As we welcome Black History Month, one thing that can’t be forgotten is the disproportionate incarceration and legal mistreatment of Black and brown people that’s withstood the test of time. But its momentum has been slowed as of late through a series of acts of criminal justice reform that have been in the works for many decades.
Most recently, celebrities like Kim Kardashian have surprisingly become the face of criminal justice reform because of her influence over President Donald Trump, who has taken steps to address the issue by signing his First Step Act into law over the past summer. It freed 31,000 inmates over what the Washington Post described as “a change in how their good-behavior time is calculated.”
In addition, Trump also commuted the life sentence of Alice Marie Johnson, a great-grandmother who had already served more than 20 years in prison for a non-violent drug offense.
But while the president’s actions were commendable, they hardly put a dent into the efforts to truly reform criminal justice in America. That was more than evident when Kalief Browder was jailed at New York City’s notorious Rikers Island after being accused of robbing a teen of his backpack. His family couldn’t afford bail and he spent three years locked up and enduring beatings from prison guards and inmates, as well as 400 days in solitary confinement.
Charges against Browder, who always maintained his innocence, were eventually dropped. Authorities released him from jail, but he was a physically and psychologically damaged young man. On June 6, 2015, Browder hanged himself with an air conditioning cord at his home. He was only 22.

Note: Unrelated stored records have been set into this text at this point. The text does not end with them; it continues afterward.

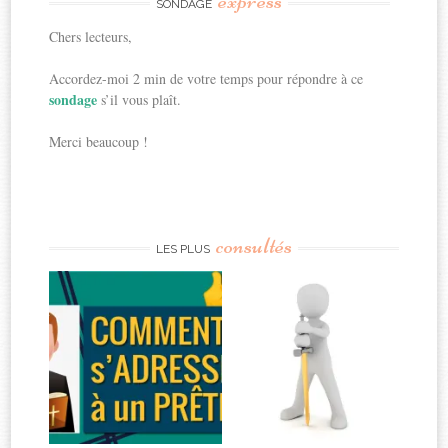
express
SONDAGE
Chers lecteurs,
Accordez-moi 2 min de votre temps pour répondre à ce
sondage
s’il vous plaît.
Merci beaucoup !
consultés
LES PLUS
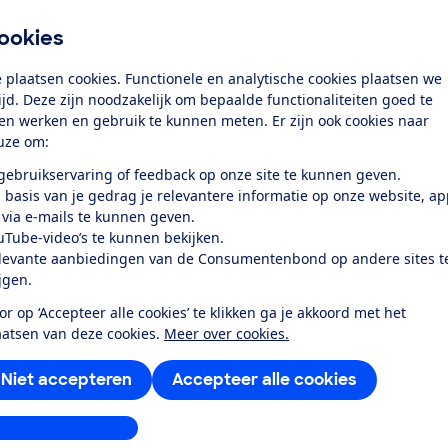
ookies
 plaatsen cookies. Functionele en analytische cookies plaatsen we
tijd. Deze zijn noodzakelijk om bepaalde functionaliteiten goed te
ten werken en gebruik te kunnen meten. Er zijn ook cookies naar
uze om:
 gebruikservaring of feedback op onze site te kunnen geven.
 basis van je gedrag je relevantere informatie op onze website, a
 via e-mails te kunnen geven.
uTube-video’s te kunnen bekijken.
levante aanbiedingen van de Consumentenbond op andere sites t
ijgen.
or op ‘Accepteer alle cookies’ te klikken ga je akkoord met het
aatsen van deze cookies.
Meer over cookies.
Niet accepteren
Accepteer alle cookies
stellingen aanpassen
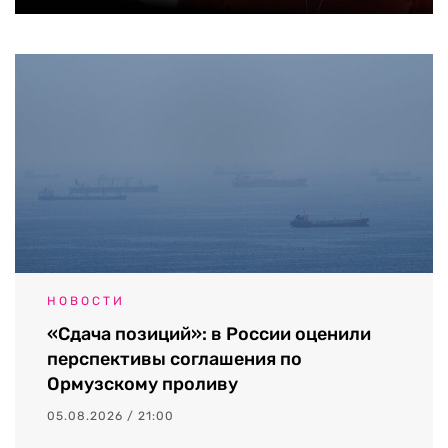
НОВОСТИ
«Сдача позиций»: в России оценили
перспективы соглашения по
Ормузскому проливу
05.08.2026 / 21:00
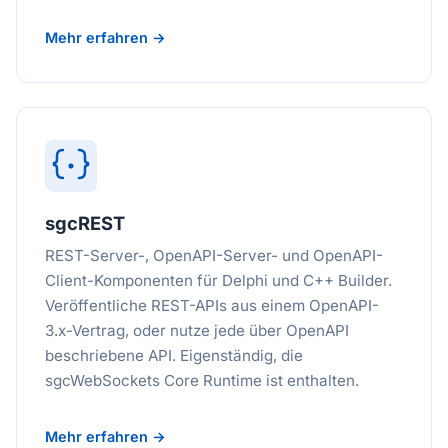
Mehr erfahren →
sgcREST
REST-Server-, OpenAPI-Server- und OpenAPI-
Client-Komponenten für Delphi und C++ Builder.
Veröffentliche REST-APIs aus einem OpenAPI-
3.x-Vertrag, oder nutze jede über OpenAPI
beschriebene API. Eigenständig, die
sgcWebSockets Core Runtime ist enthalten.
Mehr erfahren →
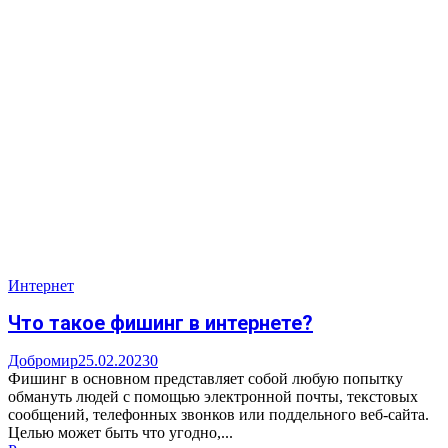
Интернет
Что такое фишинг в интернете?
Добромир
25.02.2023
0
Фишинг в основном представляет собой любую попытку
обмануть людей с помощью электронной почты, текстовых
сообщений, телефонных звонков или поддельного веб-сайта.
Целью может быть что угодно,...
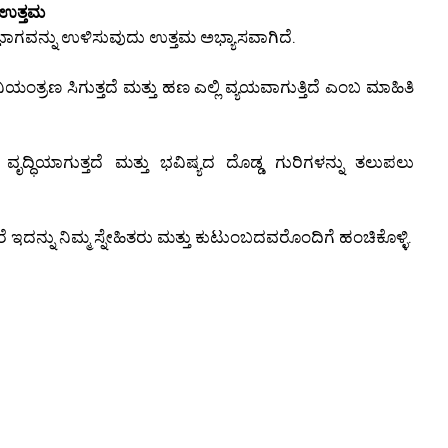
 ಉತ್ತಮ
ಭಾಗವನ್ನು ಉಳಿಸುವುದು ಉತ್ತಮ ಅಭ್ಯಾಸವಾಗಿದೆ.
ತ್ರಣ ಸಿಗುತ್ತದೆ ಮತ್ತು ಹಣ ಎಲ್ಲಿ ವ್ಯಯವಾಗುತ್ತಿದೆ ಎಂಬ ಮಾಹಿತಿ
್ಧಿಯಾಗುತ್ತದೆ ಮತ್ತು ಭವಿಷ್ಯದ ದೊಡ್ಡ ಗುರಿಗಳನ್ನು ತಲುಪಲು
ಇದನ್ನು ನಿಮ್ಮ ಸ್ನೇಹಿತರು ಮತ್ತು ಕುಟುಂಬದವರೊಂದಿಗೆ ಹಂಚಿಕೊಳ್ಳಿ.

The Equal Justice Initiative (EJI) pointed to five issues of criminal justice reform that have long needed attention.
The death penalty:
America has a sordid history of enforcing capital punishment, even when it was conducted by martial law in the form of lynchings. As the death penalty eventually became law, Michigan in 1846 “became the first state to abolish the death penalty for all crimes except treason. Later, Rhode Island and Wisconsin abolished the death penalty for all crimes,” according to the Death Penalty Information Center website. But by the time of the Civil War, which was fought for and against keeping Black people enslaved, ultimately paving the way for alternate means of execution like the electric chair. While support for the death penalty dropped around the 1950s, a Gallup poll found that public support for the death penalty was back on the rise in 2018, showing that criminal justice reform advocates still very much have their work cut out for them moving forward.

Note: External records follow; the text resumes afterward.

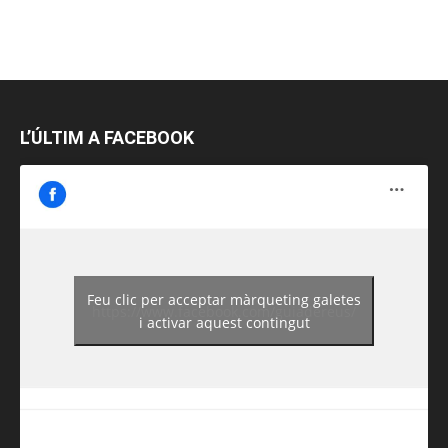
L’ÚLTIM A FACEBOOK
Feu clic per acceptar màrqueting galetes
https://www.facebook.com/guiadereus/
i activar aquest contingut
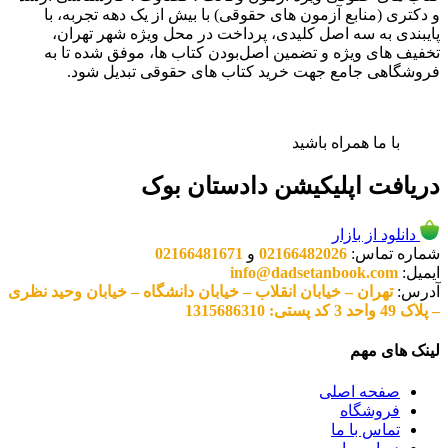
و دکتری (منابع آزمون های حقوقی) با بیش از یک دهه تجربه، با
پایبندی به سه اصل کلیدی، پرداخت در محل ویژه شهر تهران،
تخفیف های ویژه و تضمین اصل‌بودن کتاب ها، موفق شده تا به
فروشگاهی جامع جهت خرید کتاب های حقوقی تبدیل شود.
با ما همراه باشید
دریافت اپلیکیشن دادستان بوک
دانلود از بازار
شماره تماس:
02166482026
و
02166481671
ایمیل:
info@dadsetanbook.com
آدرس:
تهران – خیابان انقلاب – خیابان دانشگاه – خیابان وحید نظری
– پلاک 49 واحد 3 کد پستی: 1315686310
لینک های مهم
صفحه اصلی
فروشگاه
تماس با ما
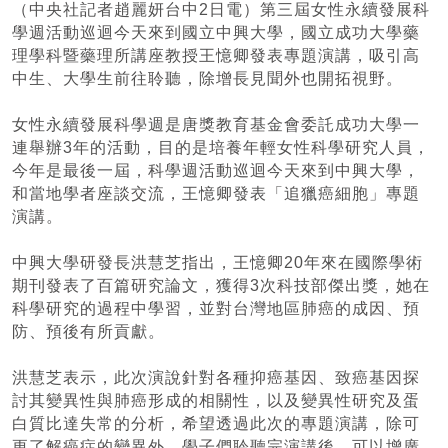
（中央社記者趙麗妍台中2日電）第三屆女性永續發展科
學週活動巡迴今天來到國立中興大學，國立成功大學藥
理學科暨藥理所講座教授王憶卿發表專題演講，吸引高
中生、大學生前往聆聽，除增長見聞外也開拓視野。
女性永續發展科學週是唐獎教育基金會委託成功大學一
連舉辦3年的活動，目的是培養年輕女性科學研究人員，
今年是最後一屆，科學週活動巡迴今天來到中興大學，
和當地學者座談交流，王憶卿發表「追獵癌細胞」專題
演講。
中興大學研發長洪慧芝指出，王憶卿20年來在國際學術
期刊發表了百篇研究論文，獲得3次科技部傑出獎，她在
科學研究的過程中學習，並對台灣地區肺癌的成因、預
防、預後有所貢獻。
洪慧芝表示，此次演說針對各種抑癌基因、致癌基因探
討其變異性與肺癌形成的相關性，以及變異性研究及蛋
白質比達失常的分析，希望透過此次的專題演講，除可
更了解癌症的變異外，學子們聆聽完演講後，可以增廣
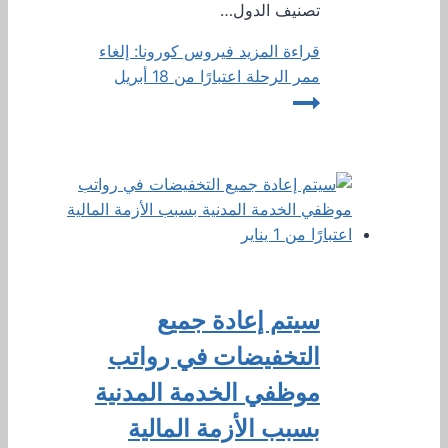
تصنيف الدول…
قراءة المزيد
فيروس كورونا: إلغاء
ممر الرحلة اعتبارًا من 18 أبريل
سيتم إعادة جميع
التخفيضات في رواتب
موظفي الخدمة المدنية
بسبب الأزمة المالية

Children in adult prisons:
This issue has become publicized recently through immigration laws that have criminalized migrants seeking refuge in the U.S. by locking up minors with adults. However, that problem was far from new in the U.S. Black children are five times as likely to be incarcerated than white youth, according to the EJI. And the Root reported that “thousands” of Black minors are imprisoned alongside adults. “Forty-seven percent of the youth transferred from juvenile courts to adult courts are black, despite the fact that black children make up approximately 14 percent of the total youth population,” the Roor wrote.

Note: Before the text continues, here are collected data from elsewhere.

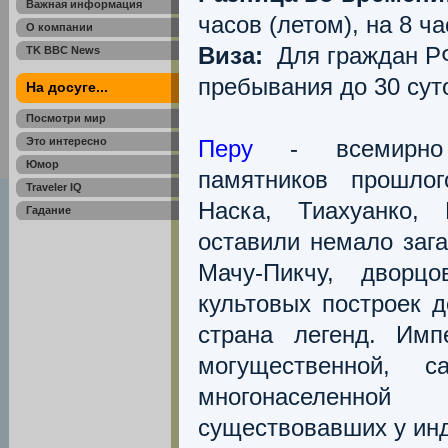
Важная информация
часов (летом), на 8 ча
О компании
Виза:
Для граждан РФ
TK BBC News
пребывания до 30 сут
На досуге...
Посмотри мир
Это интересно
Перу
- всемирно 
Юмор
памятников прошлог
Traveler IQ
Наска, Тиахуанко,
Гадание
оставили немало заг
Мачу-Пикчу, дворц
культовых построек 
страна легенд. Имп
могущественной, 
многонаселенно
существовавших у ин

“Thirty years ago, there were 2,300 kids held in adult jails,” the Prison Policy Initiative wrote in 2018. As of 2016, that same population had ballooned to 3,700.
Wrongful convictions:
This is a problem that persists to this day and, of course, lopsidedly affects Black people. According to the National Registry of Exonerations, “Black people are 7 times more likely to be wrongfully convicted of murder than white people.”
The Innocence Project has been fighting against wrongful convictions and working to reform the criminal justice system since 1992. It focuses on using DNA as a means to achieve exonerations, something the benefitted the so-called Central Park 5, better known now as the Exonerated 5.
Excessive punishment:
Excessive punishment comes in many forms, but one of the most egregious versions began with President Richard Nixon’s “war on drugs” in 1971 which, like much of the other above examples, has disproportionately affected Black people. “Between 1980 and 2011, arrests of African Americans for violent and property crimes fell, but rose dramatically for drug offenses,” EJI wrote. That turned into the “Three Strikes” law in 1993 that called for life imprisonment with a third felony conviction. That, in turn, paved the way for the infamous 1994 Crime Bill that aimed to increase imprisonments. It was barely a year ago that the U.S. Supreme Court banned “excessive fines,” which law enforcement has wielded as a weapon against the poor to boost incarceration dates.
However, there is still much work to be done against excessive punishments in 2020.
Prison conditions:
Prison conditions became a big deal recently with the deadly Mississippi prison riots that exposed how inmates were living in squalor. The 1994 crime bill only exacerbated this issue as prison populations swelled.